• [Reading passage]
══════════

P.S. As for much more in depth about why digital machines 
can't do AI, consult the essay about Goedel's work, which 
is found in the 'essay' section below somewhere if you 
search within the page at: fic3inf3.htm And as for how it is 
that attempts to go beyond digital into the socalled
'quantum analog' have never produced, and will never
produce, a better computer than the conventional
digital one -- despite attempts, and much money
poured into it, and misused -- please consult the
essays about the quantum phenomena which are linked
to at the economy.htm column. There are
also writings, even in the form of a book that more
or less clearly show similar points, if you look 
around at the links that are at these pages, for
those who wish to understand the quantum phenomena
in light of the informal theory called 'super-model
theory', and which, in the understanding of this
writer, does the job better than any formal theory
does account for it, and indeed, better than any 
formal theory CAN account for it.

══════════

• [Supplied information]
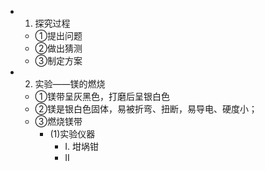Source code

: -
  1. 探究过程
	- ①提出问题
	- ②做出猜测
	- ③制定方案
-
  2. 实验——镁的燃烧
	- ①镁带呈灰黑色，打磨后呈银白色
	- ②镁是银白色固体，易被折弯、扭断，易导电、硬度小；
	- ③燃烧镁带
		- (1)实验仪器
			- I. 坩埚钳
			- II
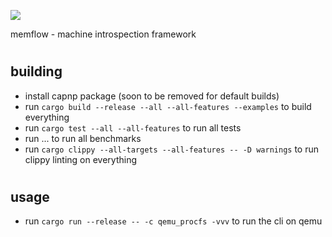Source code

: ![](docs/logo.png)

memflow - machine introspection framework

#

## building
- install capnp package (soon to be removed for default builds)
- run `cargo build --release --all --all-features --examples` to build everything
- run `cargo test --all --all-features` to run all tests
- run ... to run all benchmarks
- run `cargo clippy --all-targets --all-features -- -D warnings` to run clippy linting on everything

#

## usage
- run `cargo run --release -- -c qemu_procfs -vvv` to run the cli on qemu
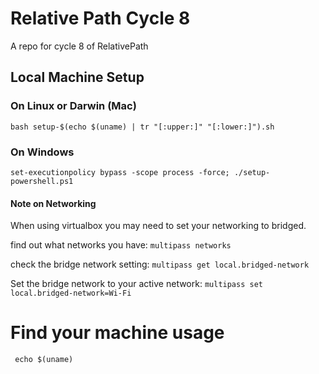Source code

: # Relative Path Cycle 8
A repo for cycle 8 of RelativePath

## Local Machine Setup

### On Linux or Darwin (Mac)

`bash setup-$(echo $(uname) | tr "[:upper:]" "[:lower:]").sh`

### On Windows

`set-executionpolicy bypass -scope process -force; ./setup-powershell.ps1`

#### Note on Networking
When using virtualbox you may need to set your networking to bridged.

find out what networks you have:
`multipass networks`

check the bridge network setting:
`multipass get local.bridged-network`

Set the bridge network to your active network:
`multipass set local.bridged-network=Wi-Fi`


# Find your machine usage
` echo $(uname)`

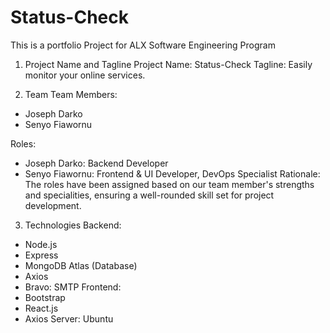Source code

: # Status-Check

This is a portfolio Project for ALX Software Engineering Program

1. Project Name and Tagline
   Project Name: Status-Check
   Tagline: Easily monitor your online services.

2. Team
   Team Members:

- Joseph Darko
- Senyo Fiawornu

Roles:

- Joseph Darko: Backend Developer
- Senyo Fiawornu: Frontend & UI Developer, DevOps Specialist
  Rationale: The roles have been assigned based on our team member's strengths and specialities, ensuring a well-rounded skill set for project development.

3. Technologies
   Backend:

- Node.js
- Express
- MongoDB Atlas (Database)
- Axios
- Bravo: SMTP
  Frontend:
- Bootstrap
- React.js
- Axios
  Server: Ubuntu
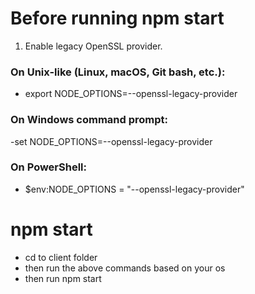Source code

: # Before running npm start
1. Enable legacy OpenSSL provider.
### On Unix-like (Linux, macOS, Git bash, etc.):
- export NODE_OPTIONS=--openssl-legacy-provider
### On Windows command prompt:
-set NODE_OPTIONS=--openssl-legacy-provider
### On PowerShell:
- $env:NODE_OPTIONS = "--openssl-legacy-provider"

# npm start
- cd to client folder
- then run the above commands based on your os
- then run npm start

══════════

• [What is being asked] Pick up the postscript on digital machines, AI, and quantum computing after its final sentence and continue it in the same voice.

• [Expected answer]
After the next essay comes the notions on nudity
and spirituality and why non-censorship must be
the noble stance here. But first, a rather longer
essay, which speaks about Tolkien's books as infinitely 
superior to movies about  Tolkien, and the more general 
themes of why Internet should not be about videos and 
movies AT ALL, but about texts, images, music and 
other things which activate us holistically -- in the
sense of 'yoga', which in Sanskrit means 'whole,
pertaining to the whole', also 'healing' -- in
addition to more flavours of meaning. This, then,
explains more of what is emphasised in this 
yoga6d.org/look.htm search engine and in the search 
engine portal.





<< . . .


GOOD FOR THE BRAIN: TEXTS, IMAGES, MUSIC, EXERCISE; BAD
FOR THE BRAIN: VIDEOS
-- There's only one way to activate the brain, and that's
by using it, not drowning it in recordings

A long time ago, perhaps for the lack of other things to
say, there was a type of slogan, or motto, that went
like this -- perhaps some are still using it -- "The
medium is the message".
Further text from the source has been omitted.